A question any practitioner of Internet-based analytics will be asked by many different stakeholders is “why don’t the numbers match?” Counts of the identically named metrics from ad servers don’t match the web analytics tool, which don’t match the for-pay third party audience measurement tools, which don’t match the free audience measurement tools, which never match any of the homegrown internal measurement tools. And none of them ever match each other.
So it’s a good question certainly valid to ask. The answers are even fairly easy to understand, but the root causes are often difficult to pinpoint and even harder, if possible at all, to remedy. The fact of the matter is that data discrepancies in analytics result for a multitude of reasons, such as:
On the audience measurement side, data is collected from self-selecting panels who install proprietary software (i.e. toolbars and so on) on their computers, perhaps at work or at their university, but most likely at home. Then, the collected data from different panels is rolled-up and combined, and the limited subset of the Internet population that chooses to be monitored, in exchange for some incentive, is inflated and projected to the entire Internet audience using proprietary statistical methods. We also have data collected from a limited set of geographically specific ISP’s. And regardless of whether we’re talking about audience measurement or web analytics, the different data collection methods often, but not always, involve cookies and all their inherent issues of cookie deletion.

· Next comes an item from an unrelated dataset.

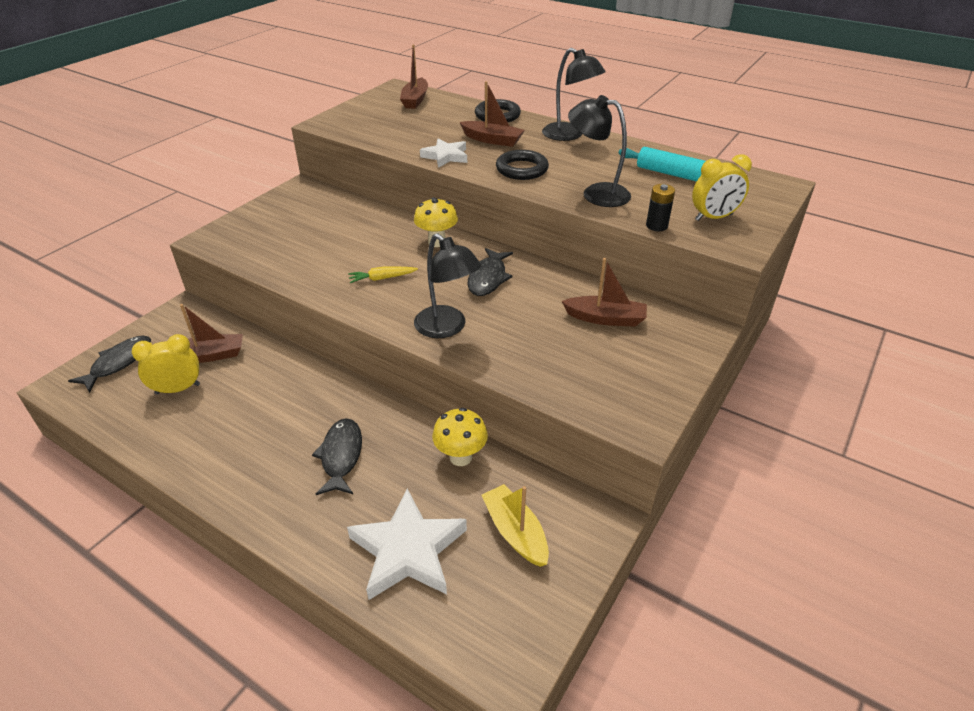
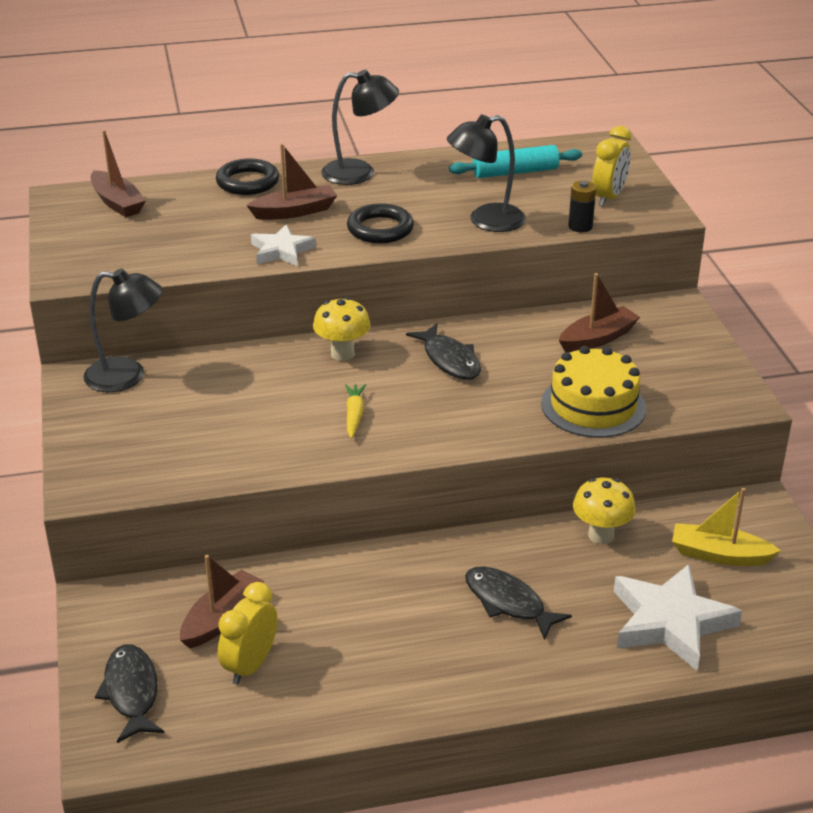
camera: 45 degrees left, 5 degrees down
yellow carrot [348,267,418,283] -> yellow carrot turned 150 degrees clockwise [345,384,366,439]
black lamp [414,233,481,338] -> black lamp moved to [83,269,163,392]
none -> yellow cake [541,346,646,438]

- Unique data models. Ad servers aren’t focused on counting page views and the other dimension of web analytics (visits, time, and so on). Rather ad servers focus on serving and counting impressions served (and loads of related derivative calculations, like CTR, CPC, and view–thru). Metrics are based on an ad request and an ad code. Ads may or may not be targeted to a page, and instead to various constructs, like a “zone” or “keyword.” What that means is that the “page” dimension may not even exist in your ad server’s data model. In other words, you aren’t looking at impressions measured on a page, but rather at the number of impressions served in a different conceptual construct. That’s one of the reasons why people say metrics and ad-serving systems “don’t measure the same thing.”
- Cookie issues. When you’re counting based on cookies, third-party cookies get blocked (often by privacy software). Many ad servers and web analytics tools still serve third party cookies, and many corporations have not tricked out their DNS to accommodate this issue. And we all know how cookie deletion affects unique visitor counts, even if you use first-party cookies.
And of course, there’s always the nebulous issue around the complete lack of consensus-based, enforceable standards for online measurement. No industry organization can say what vendors or companies “must” do, only what they “should” do… And no industry body is going to get successful companies to change their secret sauce just because they said so…
So what’s a practitioner to do? Understand the potential sources of discrepancies. Work with your team (from IT to vendors) to prevent and minimize the root causes when possible. Educate your team when discrepancies are not remediable. Ensure you use the different sources of metrics judiciously in the context of your business goals. Finally, realize that none of the tools are more “correct” than any other. All of our analytics tools serve different, and sometimes overlapping, business purposes – from counting ads, to influencing media buying, to sizing audiences, to measuring business performance, and to optimizing the site.